National Grid had experienced three blackout “near-misses” in as many months before Friday’s major outage left almost a million homes in the dark and forced trains to a standstill around the UK.
The system operator, already under investigation by the energy watchdog, faces criticism from within the industry that it has not done enough to guard against the risk of blackouts.
National Grid blamed the “incredibly rare” nationwide power cut on a severe slump in the grid’s frequency – a measure of energy intensity – following the unexpected shutdown of two power generators.
It will face an investigation into its handling of the energy system after the first blackout in more than a decade following the shutdown of a gas-fired power plant in Bedfordshire and the Hornsea windfarm in the North Sea at about 5pm of Friday.

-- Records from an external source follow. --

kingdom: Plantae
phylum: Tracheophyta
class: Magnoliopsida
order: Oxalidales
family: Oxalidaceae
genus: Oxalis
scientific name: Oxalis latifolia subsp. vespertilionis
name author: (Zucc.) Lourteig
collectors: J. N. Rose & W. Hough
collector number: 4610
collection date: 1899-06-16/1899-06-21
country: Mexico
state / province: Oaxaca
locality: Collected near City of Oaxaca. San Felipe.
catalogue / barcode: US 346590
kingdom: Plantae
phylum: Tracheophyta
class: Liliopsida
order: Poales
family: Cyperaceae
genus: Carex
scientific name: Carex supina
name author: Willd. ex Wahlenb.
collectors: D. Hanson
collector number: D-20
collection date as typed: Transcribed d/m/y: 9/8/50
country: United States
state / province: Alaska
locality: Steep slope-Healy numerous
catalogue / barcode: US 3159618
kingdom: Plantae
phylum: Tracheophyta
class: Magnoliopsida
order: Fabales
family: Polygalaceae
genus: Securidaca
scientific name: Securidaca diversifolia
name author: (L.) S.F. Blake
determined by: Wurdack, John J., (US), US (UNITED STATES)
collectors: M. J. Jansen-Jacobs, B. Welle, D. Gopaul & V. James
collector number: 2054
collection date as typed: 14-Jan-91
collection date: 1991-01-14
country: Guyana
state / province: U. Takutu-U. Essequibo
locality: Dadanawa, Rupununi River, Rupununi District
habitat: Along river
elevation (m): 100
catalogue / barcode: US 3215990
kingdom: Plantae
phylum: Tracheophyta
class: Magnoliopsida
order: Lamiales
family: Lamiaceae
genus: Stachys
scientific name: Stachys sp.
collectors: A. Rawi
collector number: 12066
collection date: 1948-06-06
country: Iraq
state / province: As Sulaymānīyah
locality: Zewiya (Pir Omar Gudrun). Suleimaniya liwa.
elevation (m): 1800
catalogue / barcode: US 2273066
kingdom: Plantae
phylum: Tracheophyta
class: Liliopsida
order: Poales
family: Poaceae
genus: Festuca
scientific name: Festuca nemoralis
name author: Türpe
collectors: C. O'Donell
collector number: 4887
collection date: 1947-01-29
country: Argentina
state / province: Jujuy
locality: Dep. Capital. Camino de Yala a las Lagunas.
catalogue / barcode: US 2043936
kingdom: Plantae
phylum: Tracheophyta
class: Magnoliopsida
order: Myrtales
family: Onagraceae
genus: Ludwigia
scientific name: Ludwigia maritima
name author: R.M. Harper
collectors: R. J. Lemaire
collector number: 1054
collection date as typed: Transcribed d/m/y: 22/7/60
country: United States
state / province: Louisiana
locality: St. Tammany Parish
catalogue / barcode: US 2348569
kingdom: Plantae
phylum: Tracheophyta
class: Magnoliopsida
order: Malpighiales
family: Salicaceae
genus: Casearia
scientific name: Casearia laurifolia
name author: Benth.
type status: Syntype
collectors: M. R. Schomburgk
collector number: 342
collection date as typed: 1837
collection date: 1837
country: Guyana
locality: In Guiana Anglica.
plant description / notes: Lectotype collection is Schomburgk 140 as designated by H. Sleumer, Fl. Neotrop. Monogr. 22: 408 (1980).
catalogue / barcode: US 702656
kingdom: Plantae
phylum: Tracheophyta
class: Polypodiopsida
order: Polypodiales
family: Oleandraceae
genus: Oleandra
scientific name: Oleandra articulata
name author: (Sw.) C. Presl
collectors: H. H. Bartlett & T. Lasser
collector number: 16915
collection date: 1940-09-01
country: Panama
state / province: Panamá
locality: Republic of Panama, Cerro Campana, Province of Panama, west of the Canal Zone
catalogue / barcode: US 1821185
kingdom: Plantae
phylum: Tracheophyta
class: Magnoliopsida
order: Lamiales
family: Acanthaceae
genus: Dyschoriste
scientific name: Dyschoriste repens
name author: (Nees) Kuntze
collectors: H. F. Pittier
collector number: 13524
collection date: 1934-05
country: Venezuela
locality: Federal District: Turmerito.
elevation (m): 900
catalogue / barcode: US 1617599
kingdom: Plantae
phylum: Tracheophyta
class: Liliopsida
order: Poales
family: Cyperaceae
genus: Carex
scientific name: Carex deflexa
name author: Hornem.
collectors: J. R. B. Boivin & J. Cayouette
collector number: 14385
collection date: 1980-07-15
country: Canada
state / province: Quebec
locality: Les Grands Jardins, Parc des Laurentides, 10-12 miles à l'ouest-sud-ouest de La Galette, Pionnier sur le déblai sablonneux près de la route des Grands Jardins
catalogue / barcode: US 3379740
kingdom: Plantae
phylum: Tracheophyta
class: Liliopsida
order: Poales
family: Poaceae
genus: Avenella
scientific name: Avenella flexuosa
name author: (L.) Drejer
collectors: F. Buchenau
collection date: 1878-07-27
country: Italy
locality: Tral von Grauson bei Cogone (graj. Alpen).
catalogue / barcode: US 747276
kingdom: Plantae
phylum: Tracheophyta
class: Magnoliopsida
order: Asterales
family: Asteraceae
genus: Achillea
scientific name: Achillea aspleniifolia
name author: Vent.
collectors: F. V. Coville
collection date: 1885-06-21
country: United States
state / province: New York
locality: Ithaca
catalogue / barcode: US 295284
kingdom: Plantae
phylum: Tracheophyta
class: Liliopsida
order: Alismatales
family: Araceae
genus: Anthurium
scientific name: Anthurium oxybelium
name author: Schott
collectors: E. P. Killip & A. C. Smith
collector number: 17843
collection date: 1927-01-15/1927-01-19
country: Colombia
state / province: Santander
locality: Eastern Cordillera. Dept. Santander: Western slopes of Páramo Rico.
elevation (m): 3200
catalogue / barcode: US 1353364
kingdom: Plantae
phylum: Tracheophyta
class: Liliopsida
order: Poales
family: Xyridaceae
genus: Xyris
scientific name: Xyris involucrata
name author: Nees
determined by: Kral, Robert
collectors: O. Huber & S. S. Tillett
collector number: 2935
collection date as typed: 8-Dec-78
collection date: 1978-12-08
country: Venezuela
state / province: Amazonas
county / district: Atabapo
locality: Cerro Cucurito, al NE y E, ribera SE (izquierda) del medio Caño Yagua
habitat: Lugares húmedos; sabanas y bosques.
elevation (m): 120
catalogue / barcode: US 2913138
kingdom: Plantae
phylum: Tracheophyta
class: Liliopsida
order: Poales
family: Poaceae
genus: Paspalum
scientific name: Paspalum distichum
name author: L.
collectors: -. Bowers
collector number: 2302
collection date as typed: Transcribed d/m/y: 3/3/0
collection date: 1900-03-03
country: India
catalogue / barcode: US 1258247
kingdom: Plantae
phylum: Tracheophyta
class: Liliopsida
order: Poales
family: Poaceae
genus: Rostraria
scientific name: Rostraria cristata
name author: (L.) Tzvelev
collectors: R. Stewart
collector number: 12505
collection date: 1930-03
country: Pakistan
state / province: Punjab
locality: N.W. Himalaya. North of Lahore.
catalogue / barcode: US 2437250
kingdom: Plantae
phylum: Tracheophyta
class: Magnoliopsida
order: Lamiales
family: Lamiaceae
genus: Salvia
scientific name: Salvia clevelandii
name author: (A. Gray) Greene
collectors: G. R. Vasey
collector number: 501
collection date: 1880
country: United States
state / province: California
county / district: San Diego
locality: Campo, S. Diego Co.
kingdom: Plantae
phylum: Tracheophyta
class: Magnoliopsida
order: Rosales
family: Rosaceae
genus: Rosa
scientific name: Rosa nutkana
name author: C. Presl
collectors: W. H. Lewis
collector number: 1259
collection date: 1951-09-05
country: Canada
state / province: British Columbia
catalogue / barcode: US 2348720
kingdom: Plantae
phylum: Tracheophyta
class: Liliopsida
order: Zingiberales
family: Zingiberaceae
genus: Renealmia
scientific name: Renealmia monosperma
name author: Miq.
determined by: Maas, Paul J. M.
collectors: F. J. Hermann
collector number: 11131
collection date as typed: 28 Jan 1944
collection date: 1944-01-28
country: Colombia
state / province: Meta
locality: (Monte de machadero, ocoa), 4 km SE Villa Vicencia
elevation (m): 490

It said it would work with the regulator and energy companies to “understand the lessons learned” after two power plants shut down unexpectedly within minutes of each other, causing severe rush hour travel disruption across the country.
But industry sources claim National Grid has been aware of the growing potential for a wide-scale blackout “for years”, and has suffered a spate of near-misses in recent weeks.
The Guardian understands that in every month since May there has been a severe dip in the grid’s frequency from its normal range around 50Hz. Industry sources have confirmed that the grid’s frequency has fallen below 49.6Hz on three different occasions in recent months, the deepest falls seen on the UK grid since 2015. On Friday the blackout was triggered when the frequency slumped to 48.88Hz.
In June, the frequency of the grid plummeted to within a whisker of National Grid’s legal limit of 49.5Hz after all three units of EDF Energy’s West Burton gas-fired power plant in Nottinghamshire tripped offline without warning.
The unexpected outage triggered an emergency call for backup electricity supplies which stabilised the energy grid’s frequency before a blackout was triggered.
In addition, the grid’s frequency fell to 49.55Hz on 9 May, and 49.58Hz of 11 July.
A spokesman for National Grid said these events were “independent”. He added that there was “no trend or prediction of more frequency excursions”.
“Over the past four years frequency has regularly fluctuated between the agreed limits, as part of the normal day-to-day operation of the electricity system,” he added.
Steve Shine, chairman of Anesco, a battery company, said: “It would be easy for National Grid to write this incident off as a fluke event, but they have actually been aware of this potential issue for many years.”
The growing concern over National Grid’s grip on the energy system has emerged as the energy regulator, Ofgem, issued an ultimatum to the system operator calling for an interim report on the blackouts by the end of the week ahead of a full technical report by early September.
National Grid has managed to avoid wide scale blackouts by triggering last-minute contracts to help it stabilise the grid and avoid breaching the crucial 49.5Hz limit set by the regulator.
It contracts energy suppliers to ramp up their output from generators and batteries to make up for an outage, and offers contracts to companies such as factories and supermarkets, which can temporarily cut their energy demand to help stabilise the frequency of the grid.
But many of the companies tasked with supplying the “safety net services” – such as batteries and diesel farms, which are banks of small-scale generators – have warned that National Grid is not doing enough to safeguard the system against blackouts.
The UK’s booming renewable energy output can make it more difficult for National Grid to balance the frequency of the grid, which was originally built to accommodate fossil fuel power plants, which generate more intensive energy.
National Grid said it had embraced the UK’s renewable industry by developing “frequency response” tools – such as quick-fire back-up supplies of extra electricity – which should make it technically possible to run the energy system without any fossil fuels by 2025.
Shine said: “What is needed is a greater volume of faster response services, which can be called into action when the frequency drops. This would have prevented the need to turn the power off.
“It’s worrying that with just two generation sources dropping out of the supply mix, National Grid was still unable to deliver power to all areas, with no proper contingency plan in place,” he said.
“It’s exactly this kind of scenario the UK needs to be prepared for – these recent events demonstrate how important it is to have more, faster response services available, which can be called into action when the frequency drops,” he said.
Steven Meerman, the founder of battery firm Zenobe, called on National Grid to “update its old rules of thumb” to determine how many reserve services it kept on standby in the future.
“It may be the energy system is changing faster than expected,” he said.
John Pettigrew, National Grid’s chief executive, defended the grid’s response in a post on social media site LinkedIn entitled “there is never a good time for a power cut”.
He said: “Contrary to some erroneous media reports, I am not on holiday – indeed, I’ve been at my desk all weekend.
“As CEO of National Grid plc ultimately the buck stops with me.”